→ **Exercise prompt**
Every entry is to be written out word for word.

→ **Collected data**

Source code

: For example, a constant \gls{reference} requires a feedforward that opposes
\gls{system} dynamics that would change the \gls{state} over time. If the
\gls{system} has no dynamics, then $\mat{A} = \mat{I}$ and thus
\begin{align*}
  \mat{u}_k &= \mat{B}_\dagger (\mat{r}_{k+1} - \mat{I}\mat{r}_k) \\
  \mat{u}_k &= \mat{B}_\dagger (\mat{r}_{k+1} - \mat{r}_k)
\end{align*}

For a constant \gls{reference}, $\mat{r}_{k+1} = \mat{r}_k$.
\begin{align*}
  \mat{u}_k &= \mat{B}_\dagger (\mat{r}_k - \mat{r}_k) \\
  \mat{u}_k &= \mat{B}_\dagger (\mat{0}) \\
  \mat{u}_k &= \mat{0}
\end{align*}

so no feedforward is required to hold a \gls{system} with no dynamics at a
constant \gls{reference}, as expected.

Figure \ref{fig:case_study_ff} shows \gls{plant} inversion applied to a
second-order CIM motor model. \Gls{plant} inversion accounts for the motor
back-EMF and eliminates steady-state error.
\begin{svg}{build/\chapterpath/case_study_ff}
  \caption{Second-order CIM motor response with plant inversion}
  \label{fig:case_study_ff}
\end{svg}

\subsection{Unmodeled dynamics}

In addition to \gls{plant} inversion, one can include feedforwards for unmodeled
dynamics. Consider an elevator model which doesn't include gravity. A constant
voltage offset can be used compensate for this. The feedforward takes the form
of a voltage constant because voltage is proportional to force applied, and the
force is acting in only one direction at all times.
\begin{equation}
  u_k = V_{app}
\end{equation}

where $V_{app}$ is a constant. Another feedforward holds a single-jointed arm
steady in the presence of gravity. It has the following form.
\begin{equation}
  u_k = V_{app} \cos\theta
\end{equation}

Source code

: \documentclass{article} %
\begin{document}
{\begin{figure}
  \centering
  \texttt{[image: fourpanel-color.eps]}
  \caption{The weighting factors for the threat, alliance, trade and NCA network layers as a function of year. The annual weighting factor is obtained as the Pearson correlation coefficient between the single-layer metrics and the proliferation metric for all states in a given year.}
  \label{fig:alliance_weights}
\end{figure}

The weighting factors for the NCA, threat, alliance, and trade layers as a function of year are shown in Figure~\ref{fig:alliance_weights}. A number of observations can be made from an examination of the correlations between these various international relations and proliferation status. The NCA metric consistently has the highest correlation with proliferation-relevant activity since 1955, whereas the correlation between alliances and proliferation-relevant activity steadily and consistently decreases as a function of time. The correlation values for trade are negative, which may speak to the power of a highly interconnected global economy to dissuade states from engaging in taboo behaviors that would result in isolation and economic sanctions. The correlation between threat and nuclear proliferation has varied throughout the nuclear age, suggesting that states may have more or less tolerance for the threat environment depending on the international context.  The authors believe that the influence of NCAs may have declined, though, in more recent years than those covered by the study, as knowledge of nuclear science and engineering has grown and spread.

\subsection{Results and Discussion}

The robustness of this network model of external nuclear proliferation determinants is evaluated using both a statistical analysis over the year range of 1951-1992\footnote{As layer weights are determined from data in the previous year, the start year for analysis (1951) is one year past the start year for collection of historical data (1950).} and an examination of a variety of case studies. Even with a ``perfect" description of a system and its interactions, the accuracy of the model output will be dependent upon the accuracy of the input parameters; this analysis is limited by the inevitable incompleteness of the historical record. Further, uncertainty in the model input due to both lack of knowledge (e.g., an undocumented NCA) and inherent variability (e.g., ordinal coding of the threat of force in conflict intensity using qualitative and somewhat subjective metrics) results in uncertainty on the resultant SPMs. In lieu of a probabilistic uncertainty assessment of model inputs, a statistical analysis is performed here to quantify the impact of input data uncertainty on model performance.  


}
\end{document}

→ **Result below**
Source code

: For example, a constant \gls{reference} requires a feedforward that opposes
\gls{system} dynamics that would change the \gls{state} over time. If the
\gls{system} has no dynamics, then $\mat{A} = \mat{I}$ and thus
\begin{align*}
  \mat{u}_k &= \mat{B}_\dagger (\mat{r}_{k+1} - \mat{I}\mat{r}_k) \\
  \mat{u}_k &= \mat{B}_\dagger (\mat{r}_{k+1} - \mat{r}_k)
\end{align*}

For a constant \gls{reference}, $\mat{r}_{k+1} = \mat{r}_k$.
\begin{align*}
  \mat{u}_k &= \mat{B}_\dagger (\mat{r}_k - \mat{r}_k) \\
  \mat{u}_k &= \mat{B}_\dagger (\mat{0}) \\
  \mat{u}_k &= \mat{0}
\end{align*}

so no feedforward is required to hold a \gls{system} with no dynamics at a
constant \gls{reference}, as expected.

Figure \ref{fig:case_study_ff} shows \gls{plant} inversion applied to a
second-order CIM motor model. \Gls{plant} inversion accounts for the motor
back-EMF and eliminates steady-state error.
\begin{svg}{build/\chapterpath/case_study_ff}
  \caption{Second-order CIM motor response with plant inversion}
  \label{fig:case_study_ff}
\end{svg}

\subsection{Unmodeled dynamics}

In addition to \gls{plant} inversion, one can include feedforwards for unmodeled
dynamics. Consider an elevator model which doesn't include gravity. A constant
voltage offset can be used compensate for this. The feedforward takes the form
of a voltage constant because voltage is proportional to force applied, and the
force is acting in only one direction at all times.
\begin{equation}
  u_k = V_{app}
\end{equation}

where $V_{app}$ is a constant. Another feedforward holds a single-jointed arm
steady in the presence of gravity. It has the following form.
\begin{equation}
  u_k = V_{app} \cos\theta
\end{equation}

Source code

: \documentclass{article} %
\begin{document}
{\begin{figure}
  \centering
  \texttt{[image: fourpanel-color.eps]}
  \caption{The weighting factors for the threat, alliance, trade and NCA network layers as a function of year. The annual weighting factor is obtained as the Pearson correlation coefficient between the single-layer metrics and the proliferation metric for all states in a given year.}
  \label{fig:alliance_weights}
\end{figure}

The weighting factors for the NCA, threat, alliance, and trade layers as a function of year are shown in Figure~\ref{fig:alliance_weights}. A number of observations can be made from an examination of the correlations between these various international relations and proliferation status. The NCA metric consistently has the highest correlation with proliferation-relevant activity since 1955, whereas the correlation between alliances and proliferation-relevant activity steadily and consistently decreases as a function of time. The correlation values for trade are negative, which may speak to the power of a highly interconnected global economy to dissuade states from engaging in taboo behaviors that would result in isolation and economic sanctions. The correlation between threat and nuclear proliferation has varied throughout the nuclear age, suggesting that states may have more or less tolerance for the threat environment depending on the international context.  The authors believe that the influence of NCAs may have declined, though, in more recent years than those covered by the study, as knowledge of nuclear science and engineering has grown and spread.

\subsection{Results and Discussion}

The robustness of this network model of external nuclear proliferation determinants is evaluated using both a statistical analysis over the year range of 1951-1992\footnote{As layer weights are determined from data in the previous year, the start year for analysis (1951) is one year past the start year for collection of historical data (1950).} and an examination of a variety of case studies. Even with a ``perfect" description of a system and its interactions, the accuracy of the model output will be dependent upon the accuracy of the input parameters; this analysis is limited by the inevitable incompleteness of the historical record. Further, uncertainty in the model input due to both lack of knowledge (e.g., an undocumented NCA) and inherent variability (e.g., ordinal coding of the threat of force in conflict intensity using qualitative and somewhat subjective metrics) results in uncertainty on the resultant SPMs. In lieu of a probabilistic uncertainty assessment of model inputs, a statistical analysis is performed here to quantify the impact of input data uncertainty on model performance.  


}
\end{document}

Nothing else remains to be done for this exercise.